Pope Francis has said he feels indignant and disgusted at the discretion of the Holy Quran that took place in Sweden last week.
The head of the Holy See's remarks were made in an interview with the United Arab Emirates newspaper Al-Ittihad published on Monday.
In the interview the pontiff also added: "Freedom of speech should never be used as a means to despise others and allowing that is rejected and condemned."
Pope Francis is clearly distancing himself from the sacrilegious Quran burning and it is not the first time he slams anti Islam actions.
The Pope has also condemned freedom of speech when it is used to attack Islam and the Quran.
Gianni Valente, Vaticanist
Last week's Quran burning by an Iraqi citizen residing in Sweden has sparked an outcry and protests by Muslims across the world.
The sacrilegious act occurred after Swedish police allowed it under the pretext of upholding free speech protections.

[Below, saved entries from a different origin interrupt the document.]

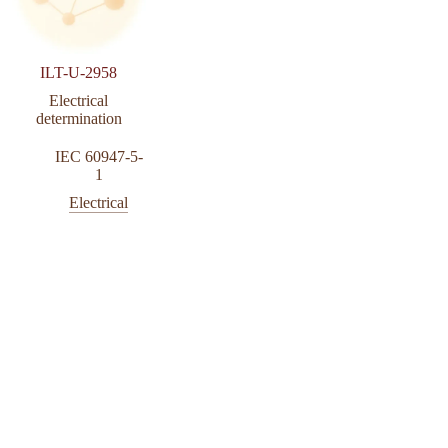
ILT-U-2958
Electrical
determination
IEC 60947-5-
1
Electrical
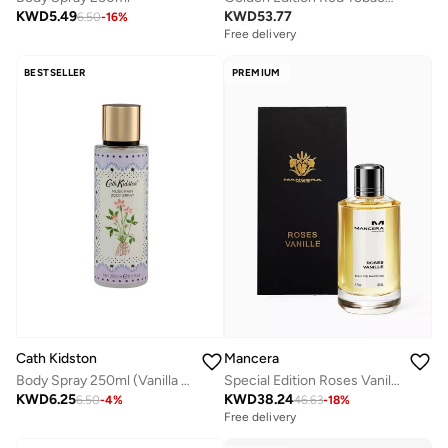
KWD
5.49
KWD
53.77
6.50
-
16
%
Free delivery
BESTSELLER
PREMIUM
Mancera
Cath Kidston
Special Edition Roses Vanilla Edp 120Ml
Body Spray 250ml (Vanilla Cloud)
KWD
38.24
KWD
6.25
46.63
-
18
%
6.50
-
4
%
Free delivery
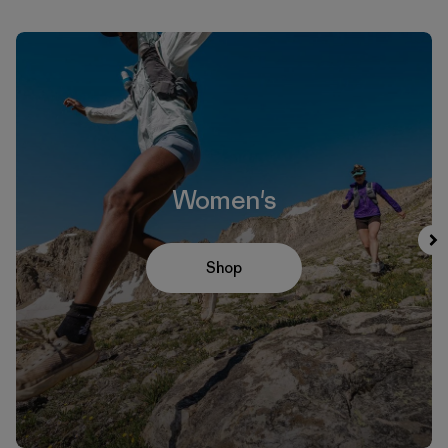
Women's
Shop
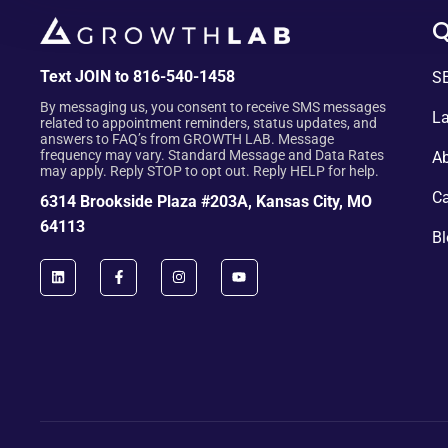
Q
Text JOIN to 816-540-1458
SE
By messaging us, you consent to receive SMS messages
La
related to appointment reminders, status updates, and
answers to FAQ’s from GROWTH LAB. Message
frequency may vary. Standard Message and Data Rates
Ab
may apply. Reply STOP to opt out. Reply HELP for help.
Ca
6314 Brookside Plaza #203A, Kansas City, MO
64113
Bl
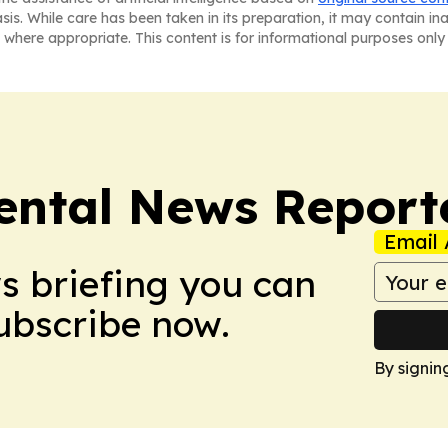
asis. While care has been taken in its preparation, it may contain i
 where appropriate. This content is for informational purposes only 
ntal News Report
Email 
ws briefing you can
Subscribe now.
By signin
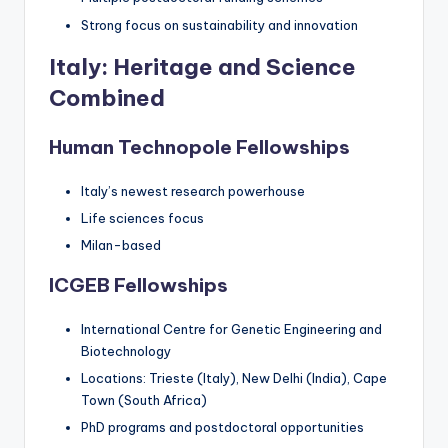
Strong focus on sustainability and innovation
Italy: Heritage and Science
Combined
Human Technopole Fellowships
Italy’s newest research powerhouse
Life sciences focus
Milan-based
ICGEB Fellowships
International Centre for Genetic Engineering and
Biotechnology
Locations: Trieste (Italy), New Delhi (India), Cape
Town (South Africa)
PhD programs and postdoctoral opportunities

A few days later, the Swedish government condemned these actions, admitting that such Islamophobic acts can be offensive to Muslims
Regardless of the religion, we must respect all beliefs, Christians, Muslims, there is no difference.

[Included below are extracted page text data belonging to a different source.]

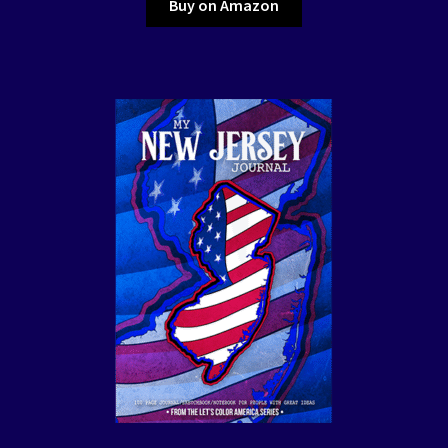
Buy on Amazon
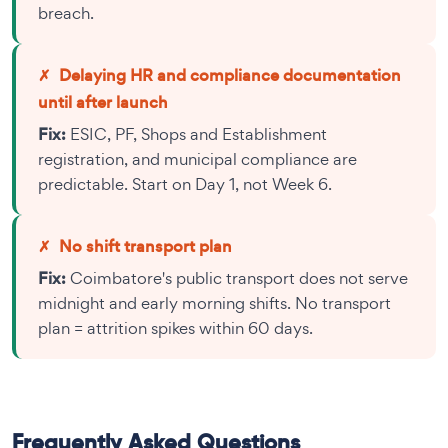
breach.
✗
Delaying HR and compliance documentation
until after launch
Fix:
ESIC, PF, Shops and Establishment
registration, and municipal compliance are
predictable. Start on Day 1, not Week 6.
✗
No shift transport plan
Fix:
Coimbatore's public transport does not serve
midnight and early morning shifts. No transport
plan = attrition spikes within 60 days.
Frequently Asked Questions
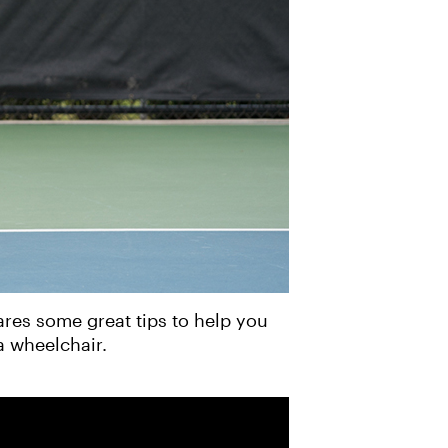
res some great tips to help you
a wheelchair.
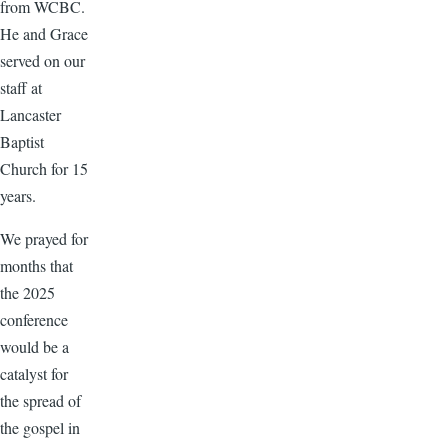
from WCBC.
He and Grace
served on our
staff at
Lancaster
Baptist
Church for 15
years.
We prayed for
months that
the 2025
conference
would be a
catalyst for
the spread of
the gospel in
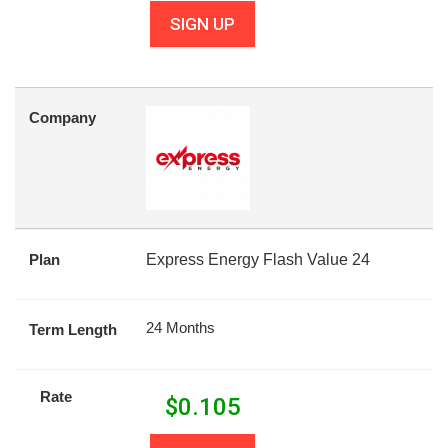
SIGN UP
Company
Plan
Express Energy Flash Value 24
24 Months
Term Length
Rate
$
0.105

All religions must be respected and what happened in Sweden should be condemned.
Member of Public, Rome
What the Pope said is however one should see it. In my opinion, respect for all religions must be the rule number one; there is not much to add.
Member of Public 02, Rome
The act of desecration of the Holy Quran that took place in Sweden last week resulted in strong condemnation from several Muslim and non Muslim states.
A number of countries including Iraq, Kuwait, the United Arab Emirates, and, Morocco, have summoned Swedish ambassadors in protest at the desecration while Tehran has halted the dispatching of a new envoy to Stockholm.